» Set of tasks:
1 - Shorten the paragraph that begins "Flexion strains of the cord" in the text on Chiari malformation, and keep its main facts.
2 - Extend the text on Chiari malformation, starting after its last sentence.

» Text segment:
----------

Chiari malformation is a subject I discuss at length in my book along with Dandy Walker syndrome and pressure conus conditions, so I won’t go into it detail here. Suffice it to say that, among other things, Chiari and pressure conus type conditions plug the foramen magnum and verterbral venous outlets.
Recent research shows a significant correlation between trauma and Chiari/CTE type conditions. It is my opinion, that hyperflexion type strains of the cord, in which the neck overstretches as it is pulled foward by the weight of the head moving in a chin toward the chest direction, can traction the brainstem and pull it down toward the foramen magnum. On the way down it causes a compression deformation of the larger part of the brainstem in the foramen magnum. As the hyperflexion strain is released the brainstem then returns to normal size faster than it can return to its normal position above the foramen magnum creating a pressure conus/Chiari type condition.
Flexion strains of the cord cause the brainstem to get stuck due either to traction strains coming from above, such as a head stuck in the wrong position forward of the gravity line, or from further down in the spine, such as a twisted or tilted pelvis. It can also come from expansion of the brainstem in the foramen magnum. The action would be similar, for example, to pushing a cork into the top of a wine bottle. The cork compresses and deforms as it enters the bottle top. As the driving force is released the cork then expands and becomes trapped in the bottle top. If you turn the bottle upside down the wine cannot get past the cork. In the brain, blood and cerebrospinal fluid similarly get trapped.

----------

Stored items from a collection

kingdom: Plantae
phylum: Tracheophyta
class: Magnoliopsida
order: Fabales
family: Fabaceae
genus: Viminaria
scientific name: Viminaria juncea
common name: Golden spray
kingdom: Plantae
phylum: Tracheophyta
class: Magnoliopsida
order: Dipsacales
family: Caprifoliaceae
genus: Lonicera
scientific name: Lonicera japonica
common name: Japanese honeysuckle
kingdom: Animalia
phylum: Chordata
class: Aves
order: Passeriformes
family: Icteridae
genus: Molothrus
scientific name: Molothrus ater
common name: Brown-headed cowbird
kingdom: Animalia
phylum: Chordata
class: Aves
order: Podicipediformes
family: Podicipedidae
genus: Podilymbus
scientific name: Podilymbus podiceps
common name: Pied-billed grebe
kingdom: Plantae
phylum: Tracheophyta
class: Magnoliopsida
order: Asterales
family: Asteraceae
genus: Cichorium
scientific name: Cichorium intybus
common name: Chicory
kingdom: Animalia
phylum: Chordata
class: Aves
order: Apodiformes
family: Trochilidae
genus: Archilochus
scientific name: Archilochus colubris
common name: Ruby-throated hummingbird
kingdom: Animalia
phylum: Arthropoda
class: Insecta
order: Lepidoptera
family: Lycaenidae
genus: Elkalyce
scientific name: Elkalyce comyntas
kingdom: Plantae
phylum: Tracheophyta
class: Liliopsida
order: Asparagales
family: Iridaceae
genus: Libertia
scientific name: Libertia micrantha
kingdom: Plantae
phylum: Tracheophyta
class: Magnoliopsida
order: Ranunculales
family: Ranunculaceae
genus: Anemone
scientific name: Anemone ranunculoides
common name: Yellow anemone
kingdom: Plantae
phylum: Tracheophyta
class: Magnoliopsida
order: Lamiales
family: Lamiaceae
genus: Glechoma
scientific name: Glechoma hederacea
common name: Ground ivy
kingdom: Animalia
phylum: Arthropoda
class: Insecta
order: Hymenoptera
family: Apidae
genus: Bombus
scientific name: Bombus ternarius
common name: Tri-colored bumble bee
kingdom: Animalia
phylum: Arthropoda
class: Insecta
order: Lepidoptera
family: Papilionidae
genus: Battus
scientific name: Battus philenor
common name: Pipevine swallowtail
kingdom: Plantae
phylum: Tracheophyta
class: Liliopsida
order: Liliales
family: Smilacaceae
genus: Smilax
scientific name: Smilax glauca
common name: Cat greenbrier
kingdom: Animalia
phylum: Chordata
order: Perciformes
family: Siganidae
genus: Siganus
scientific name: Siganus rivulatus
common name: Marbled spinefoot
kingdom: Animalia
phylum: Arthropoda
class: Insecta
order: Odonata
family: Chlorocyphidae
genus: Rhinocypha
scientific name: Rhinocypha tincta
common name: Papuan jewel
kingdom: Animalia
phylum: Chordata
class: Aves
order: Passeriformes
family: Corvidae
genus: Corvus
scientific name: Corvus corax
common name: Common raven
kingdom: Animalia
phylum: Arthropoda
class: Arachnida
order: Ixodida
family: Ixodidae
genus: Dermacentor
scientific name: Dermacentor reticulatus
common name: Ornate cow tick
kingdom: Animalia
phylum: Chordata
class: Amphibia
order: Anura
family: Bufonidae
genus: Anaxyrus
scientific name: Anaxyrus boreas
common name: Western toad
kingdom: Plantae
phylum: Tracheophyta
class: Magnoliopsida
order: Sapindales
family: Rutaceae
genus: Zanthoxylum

----------

» Answers to the problems:
1 - Flexion strains of the cord can trap the brainstem through traction from above, such as a head held forward of the gravity line, or from lower in the spine, such as a twisted or tilted pelvis. Expansion of the brainstem in the foramen magnum can also trap it. This works like a cork pushed into a wine bottle: the cork compresses going in, expands once the force is released, and becomes stuck. Wine then cannot get past it, and in the same way blood and cerebrospinal fluid become trapped in the brain.

2 -
Craniocervical misalignments may also play a role in Chiari malformations and Dandy Walker syndromes seen in newborn infants and children. Birth and childhood traumas can cause tremendous strain on an infant’s neck if the presentation isn’t perfect. Likewise, young children with developing neurological and musculoskeletal tissues are also more vulnerable to trauma.
Among other things, Chiari malformations can affect venous drainage in the brain. In this regard a new theory suggests that the cause of MS is due to chronic cerebrospinal venous insufficiency. It may play a role in other neurodegenerative diseases as well, such as Parkinson’s and Alzheimer’s. More importantly, in addition to venous drainage problems, Chiari malformations can also cause hydrocephalus in the brain above it, and cavities in the central canal of the cord below it. Normal presssure hydrocephalus, or NPH, is a key subject covered in my book. NPH is most likely the cause of many of the signs and symptoms seen in Alzheimer’s, Parkinson’s and mutliple sclerosis.